Jurnalis dapat mengupayakan fungsinya sebagai “anjing penjaga” dengan membangun kedekatan dengan komunitas atau publik yang diwakili. Gilang mengingatkan bahwa publik yang direpresentasikan bukan hanya pembaca media tertentu, namun juga orang-orang yang tidak mempunyai akses terhadap media. Semakin jurnalis memahami dinamika warga, semakin mereka dapat memenuhi kebutuhan warga.

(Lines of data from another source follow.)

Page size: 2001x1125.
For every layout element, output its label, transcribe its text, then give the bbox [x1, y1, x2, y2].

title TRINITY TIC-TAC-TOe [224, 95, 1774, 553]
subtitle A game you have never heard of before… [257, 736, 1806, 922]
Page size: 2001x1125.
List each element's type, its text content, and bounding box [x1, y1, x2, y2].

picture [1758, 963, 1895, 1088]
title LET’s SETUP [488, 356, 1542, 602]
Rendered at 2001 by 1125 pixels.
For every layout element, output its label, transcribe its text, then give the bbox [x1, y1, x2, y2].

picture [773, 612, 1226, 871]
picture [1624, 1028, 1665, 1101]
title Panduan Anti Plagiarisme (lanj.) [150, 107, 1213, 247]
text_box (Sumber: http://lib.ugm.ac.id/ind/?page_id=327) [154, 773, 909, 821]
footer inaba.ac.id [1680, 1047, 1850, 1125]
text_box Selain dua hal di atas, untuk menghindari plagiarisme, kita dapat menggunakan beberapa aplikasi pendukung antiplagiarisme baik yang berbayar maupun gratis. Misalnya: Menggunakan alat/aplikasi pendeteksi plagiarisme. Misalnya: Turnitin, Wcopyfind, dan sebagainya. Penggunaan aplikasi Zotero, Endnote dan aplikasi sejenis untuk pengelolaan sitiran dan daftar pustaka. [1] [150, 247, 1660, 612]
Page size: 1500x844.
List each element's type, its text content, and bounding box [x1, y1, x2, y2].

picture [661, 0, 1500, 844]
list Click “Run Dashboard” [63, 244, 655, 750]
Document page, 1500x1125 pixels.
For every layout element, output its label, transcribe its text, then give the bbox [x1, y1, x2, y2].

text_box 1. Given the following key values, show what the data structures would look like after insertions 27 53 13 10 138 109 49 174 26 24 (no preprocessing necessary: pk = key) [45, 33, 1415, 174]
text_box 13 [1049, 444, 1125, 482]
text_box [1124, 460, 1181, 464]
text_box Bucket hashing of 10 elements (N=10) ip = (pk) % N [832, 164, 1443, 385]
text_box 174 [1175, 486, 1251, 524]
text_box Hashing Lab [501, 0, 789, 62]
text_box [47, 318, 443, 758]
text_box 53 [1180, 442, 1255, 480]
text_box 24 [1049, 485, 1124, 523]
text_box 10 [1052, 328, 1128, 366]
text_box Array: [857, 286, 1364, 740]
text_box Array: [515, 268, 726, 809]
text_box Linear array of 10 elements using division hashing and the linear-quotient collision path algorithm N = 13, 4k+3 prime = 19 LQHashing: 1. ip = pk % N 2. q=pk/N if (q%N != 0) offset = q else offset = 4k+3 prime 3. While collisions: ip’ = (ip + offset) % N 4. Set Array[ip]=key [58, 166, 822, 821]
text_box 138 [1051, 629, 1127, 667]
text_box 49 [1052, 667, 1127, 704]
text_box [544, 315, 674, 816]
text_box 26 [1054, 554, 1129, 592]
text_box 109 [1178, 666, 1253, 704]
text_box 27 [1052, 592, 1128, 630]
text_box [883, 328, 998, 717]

Menurut salah satu peserta, Yuri Aprin, kurangnya pengetahuan dan akses terhadap informasi menyebabkan jurnalisme di Indonesia karut-marut dan tidak dapat menjadi “anjing penjaga”. Menanggapi Yuri, Gilang memaparkan berbagai solusi yang dapat diterapkan demi keberlangsungan pers selama pandemi. “Jurnalis dapat mulai mengembangkan berita yang reflektif, kontekstual, dan bukan hanya bersifat instruksi, serta dapat melibatkan beragam narasumber dalam membahas suatu permasalahan,” pungkasnya.